WHAT IS NEEDED: Would you retype the records below exactly as they appear?

ENTRIES PROVIDED:
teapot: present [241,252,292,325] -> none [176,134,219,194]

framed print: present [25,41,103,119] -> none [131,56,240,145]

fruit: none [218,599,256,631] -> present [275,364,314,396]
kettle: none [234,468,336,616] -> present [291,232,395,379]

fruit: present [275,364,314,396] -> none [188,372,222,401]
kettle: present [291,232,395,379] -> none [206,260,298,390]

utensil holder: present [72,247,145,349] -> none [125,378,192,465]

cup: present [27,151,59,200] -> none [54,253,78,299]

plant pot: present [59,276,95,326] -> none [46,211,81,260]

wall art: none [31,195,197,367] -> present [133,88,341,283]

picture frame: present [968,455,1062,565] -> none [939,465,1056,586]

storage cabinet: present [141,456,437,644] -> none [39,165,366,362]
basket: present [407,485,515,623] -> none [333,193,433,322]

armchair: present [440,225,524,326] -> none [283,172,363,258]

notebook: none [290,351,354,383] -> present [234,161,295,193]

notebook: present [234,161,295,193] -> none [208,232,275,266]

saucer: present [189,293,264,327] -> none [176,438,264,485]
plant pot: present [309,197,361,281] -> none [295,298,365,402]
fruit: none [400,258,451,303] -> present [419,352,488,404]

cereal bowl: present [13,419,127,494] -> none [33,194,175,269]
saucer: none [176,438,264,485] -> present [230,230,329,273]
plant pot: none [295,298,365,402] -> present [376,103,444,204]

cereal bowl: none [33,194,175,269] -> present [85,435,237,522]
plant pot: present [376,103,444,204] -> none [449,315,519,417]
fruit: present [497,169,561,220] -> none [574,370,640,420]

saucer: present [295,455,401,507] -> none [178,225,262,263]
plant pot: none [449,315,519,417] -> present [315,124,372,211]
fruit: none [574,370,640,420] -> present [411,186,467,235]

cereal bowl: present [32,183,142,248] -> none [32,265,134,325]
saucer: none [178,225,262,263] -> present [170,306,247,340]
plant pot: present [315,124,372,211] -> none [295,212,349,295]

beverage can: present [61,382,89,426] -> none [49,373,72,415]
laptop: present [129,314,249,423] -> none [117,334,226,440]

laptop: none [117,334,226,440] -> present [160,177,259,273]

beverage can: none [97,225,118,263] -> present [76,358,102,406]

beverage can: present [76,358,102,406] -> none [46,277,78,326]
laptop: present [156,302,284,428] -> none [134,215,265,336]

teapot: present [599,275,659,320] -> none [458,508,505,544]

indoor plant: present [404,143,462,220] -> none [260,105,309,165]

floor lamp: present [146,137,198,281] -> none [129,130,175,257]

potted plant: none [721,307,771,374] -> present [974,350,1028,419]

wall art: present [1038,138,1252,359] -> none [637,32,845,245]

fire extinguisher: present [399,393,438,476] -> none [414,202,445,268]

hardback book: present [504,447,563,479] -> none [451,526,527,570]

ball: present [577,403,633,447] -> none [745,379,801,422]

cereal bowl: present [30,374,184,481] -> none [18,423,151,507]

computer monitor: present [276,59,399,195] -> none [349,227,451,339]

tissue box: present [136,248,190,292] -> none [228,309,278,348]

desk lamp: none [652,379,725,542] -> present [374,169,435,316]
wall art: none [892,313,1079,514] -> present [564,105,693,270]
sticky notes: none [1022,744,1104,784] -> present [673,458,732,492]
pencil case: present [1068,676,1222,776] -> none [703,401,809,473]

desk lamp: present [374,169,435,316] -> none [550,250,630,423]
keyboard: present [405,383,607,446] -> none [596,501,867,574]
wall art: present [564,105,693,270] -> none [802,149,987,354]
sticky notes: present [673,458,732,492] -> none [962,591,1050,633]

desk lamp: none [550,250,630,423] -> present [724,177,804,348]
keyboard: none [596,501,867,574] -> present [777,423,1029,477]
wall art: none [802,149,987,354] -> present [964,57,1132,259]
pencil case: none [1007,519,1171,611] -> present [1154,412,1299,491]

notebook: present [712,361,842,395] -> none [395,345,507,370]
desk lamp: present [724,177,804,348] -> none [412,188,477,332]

RESPONSE AREA:
teapot: present [241,252,292,325] -> none [176,134,219,194]

framed print: present [25,41,103,119] -> none [131,56,240,145]

fruit: none [218,599,256,631] -> present [275,364,314,396]
kettle: none [234,468,336,616] -> present [291,232,395,379]

fruit: present [275,364,314,396] -> none [188,372,222,401]
kettle: present [291,232,395,379] -> none [206,260,298,390]

utensil holder: present [72,247,145,349] -> none [125,378,192,465]

cup: present [27,151,59,200] -> none [54,253,78,299]

plant pot: present [59,276,95,326] -> none [46,211,81,260]

wall art: none [31,195,197,367] -> present [133,88,341,283]

picture frame: present [968,455,1062,565] -> none [939,465,1056,586]

storage cabinet: present [141,456,437,644] -> none [39,165,366,362]
basket: present [407,485,515,623] -> none [333,193,433,322]

armchair: present [440,225,524,326] -> none [283,172,363,258]

notebook: none [290,351,354,383] -> present [234,161,295,193]

notebook: present [234,161,295,193] -> none [208,232,275,266]

saucer: present [189,293,264,327] -> none [176,438,264,485]
plant pot: present [309,197,361,281] -> none [295,298,365,402]
fruit: none [400,258,451,303] -> present [419,352,488,404]

cereal bowl: present [13,419,127,494] -> none [33,194,175,269]
saucer: none [176,438,264,485] -> present [230,230,329,273]
plant pot: none [295,298,365,402] -> present [376,103,444,204]

cereal bowl: none [33,194,175,269] -> present [85,435,237,522]
plant pot: present [376,103,444,204] -> none [449,315,519,417]
fruit: present [497,169,561,220] -> none [574,370,640,420]

saucer: present [295,455,401,507] -> none [178,225,262,263]
plant pot: none [449,315,519,417] -> present [315,124,372,211]
fruit: none [574,370,640,420] -> present [411,186,467,235]

cereal bowl: present [32,183,142,248] -> none [32,265,134,325]
saucer: none [178,225,262,263] -> present [170,306,247,340]
plant pot: present [315,124,372,211] -> none [295,212,349,295]

beverage can: present [61,382,89,426] -> none [49,373,72,415]
laptop: present [129,314,249,423] -> none [117,334,226,440]

laptop: none [117,334,226,440] -> present [160,177,259,273]

beverage can: none [97,225,118,263] -> present [76,358,102,406]

beverage can: present [76,358,102,406] -> none [46,277,78,326]
laptop: present [156,302,284,428] -> none [134,215,265,336]

teapot: present [599,275,659,320] -> none [458,508,505,544]

indoor plant: present [404,143,462,220] -> none [260,105,309,165]

floor lamp: present [146,137,198,281] -> none [129,130,175,257]

potted plant: none [721,307,771,374] -> present [974,350,1028,419]

wall art: present [1038,138,1252,359] -> none [637,32,845,245]

fire extinguisher: present [399,393,438,476] -> none [414,202,445,268]

hardback book: present [504,447,563,479] -> none [451,526,527,570]

ball: present [577,403,633,447] -> none [745,379,801,422]

cereal bowl: present [30,374,184,481] -> none [18,423,151,507]

computer monitor: present [276,59,399,195] -> none [349,227,451,339]

tissue box: present [136,248,190,292] -> none [228,309,278,348]

desk lamp: none [652,379,725,542] -> present [374,169,435,316]
wall art: none [892,313,1079,514] -> present [564,105,693,270]
sticky notes: none [1022,744,1104,784] -> present [673,458,732,492]
pencil case: present [1068,676,1222,776] -> none [703,401,809,473]

desk lamp: present [374,169,435,316] -> none [550,250,630,423]
keyboard: present [405,383,607,446] -> none [596,501,867,574]
wall art: present [564,105,693,270] -> none [802,149,987,354]
sticky notes: present [673,458,732,492] -> none [962,591,1050,633]

desk lamp: none [550,250,630,423] -> present [724,177,804,348]
keyboard: none [596,501,867,574] -> present [777,423,1029,477]
wall art: none [802,149,987,354] -> present [964,57,1132,259]
pencil case: none [1007,519,1171,611] -> present [1154,412,1299,491]

notebook: present [712,361,842,395] -> none [395,345,507,370]
desk lamp: present [724,177,804,348] -> none [412,188,477,332]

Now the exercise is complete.